Title: A Bayesian non-parametric approach for multivariate peak over threshold models and anomaly detection
Authors: Bruno Sanso - University of California Santa Cruz (United States) [presenting]
Peter Trubey - University of California Santa Cruz (United States)
Abstract: A constructive definition of the multivariate Pareto is considered that factorizes the random vector into a radial component and an independent angular component, using the infinity norm. We propose a method for inferring the distribution of the angular component whose support is the limit of the positive orthants of the unit p-norm spheres. We introduce a projected gamma family of distributions defined as the projection of a vector of independent gamma random variables onto the p-norm sphere. This family serves as a building block for a flexible family of distributions obtained as a Dirichlet process mixture of projected gammas.
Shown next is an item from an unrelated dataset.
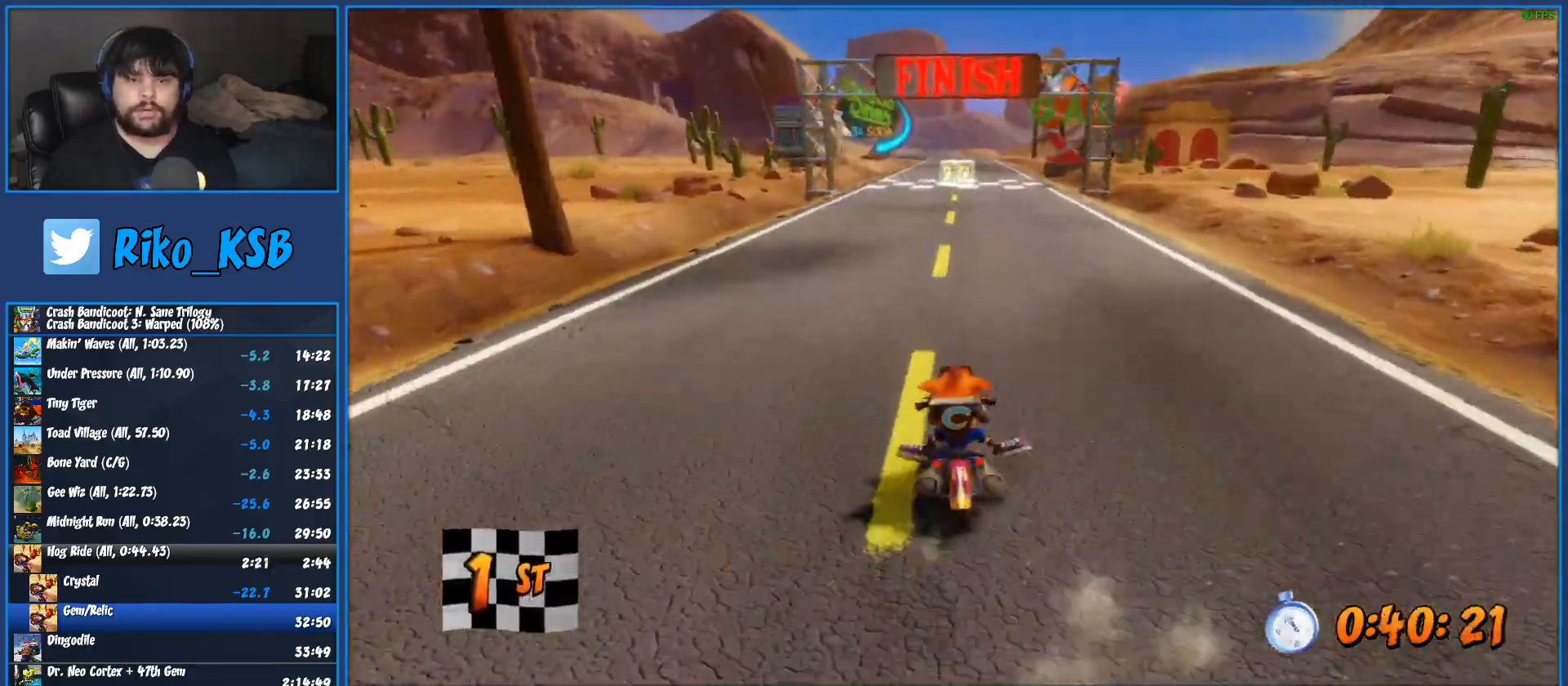
{"dt_ms": 500, "buttons": ["R2"], "left_stick": "center", "button_events": [[17, "CROSS", "up"]]}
For model assessment and comparison, we discuss model scoring methods appropriate to distributions on the unit hypercube. In particular, working with the energy score criterion, we develop a kernel metric appropriate to the infinity norm unit hypercube that produces a proper scoring rule. We leverage this score for the detection of observations that are anomalous when compared to their predictive distribution. We consider simulated data, as well as data corresponding to integrated vapor transport (IVT), a variable that describes the rate of flow of moisture in the atmosphere along the coast of California for the years 1979 through 2020. We find a clear but heterogeneous geographical dependence.